◆ **Problem details**:
Print nothing except the lines of the listing below from the line with "Vancouver / 1 / |" to the line with "route points. |", each exactly as written, both ends included.

------------------------------------

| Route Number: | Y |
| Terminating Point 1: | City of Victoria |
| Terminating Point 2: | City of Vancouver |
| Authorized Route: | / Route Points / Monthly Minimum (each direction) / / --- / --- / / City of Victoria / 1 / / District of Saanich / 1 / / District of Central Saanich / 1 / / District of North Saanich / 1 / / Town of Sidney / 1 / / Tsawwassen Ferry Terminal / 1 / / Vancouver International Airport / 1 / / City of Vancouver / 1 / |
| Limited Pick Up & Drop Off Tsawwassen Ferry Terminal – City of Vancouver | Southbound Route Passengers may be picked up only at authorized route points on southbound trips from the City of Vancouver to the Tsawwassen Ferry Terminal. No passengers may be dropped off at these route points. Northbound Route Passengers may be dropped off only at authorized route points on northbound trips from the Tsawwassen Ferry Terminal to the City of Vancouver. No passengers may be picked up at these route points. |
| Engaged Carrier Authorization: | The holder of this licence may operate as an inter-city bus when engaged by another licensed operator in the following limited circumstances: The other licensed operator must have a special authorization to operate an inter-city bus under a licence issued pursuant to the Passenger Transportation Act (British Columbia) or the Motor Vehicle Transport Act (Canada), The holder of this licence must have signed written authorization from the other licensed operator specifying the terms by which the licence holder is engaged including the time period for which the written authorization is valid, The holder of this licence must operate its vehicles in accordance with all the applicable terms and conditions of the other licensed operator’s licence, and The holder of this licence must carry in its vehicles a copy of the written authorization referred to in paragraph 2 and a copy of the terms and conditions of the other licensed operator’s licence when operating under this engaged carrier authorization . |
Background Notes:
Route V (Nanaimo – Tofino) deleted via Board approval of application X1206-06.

------------------------------------

◆ **Output of the exercise**:
| Authorized Route: | / Route Points / Monthly Minimum (each direction) / / --- / --- / / City of Victoria / 1 / / District of Saanich / 1 / / District of Central Saanich / 1 / / District of North Saanich / 1 / / Town of Sidney / 1 / / Tsawwassen Ferry Terminal / 1 / / Vancouver International Airport / 1 / / City of Vancouver / 1 / |
| Limited Pick Up & Drop Off Tsawwassen Ferry Terminal – City of Vancouver | Southbound Route Passengers may be picked up only at authorized route points on southbound trips from the City of Vancouver to the Tsawwassen Ferry Terminal. No passengers may be dropped off at these route points. Northbound Route Passengers may be dropped off only at authorized route points on northbound trips from the Tsawwassen Ferry Terminal to the City of Vancouver. No passengers may be picked up at these route points. |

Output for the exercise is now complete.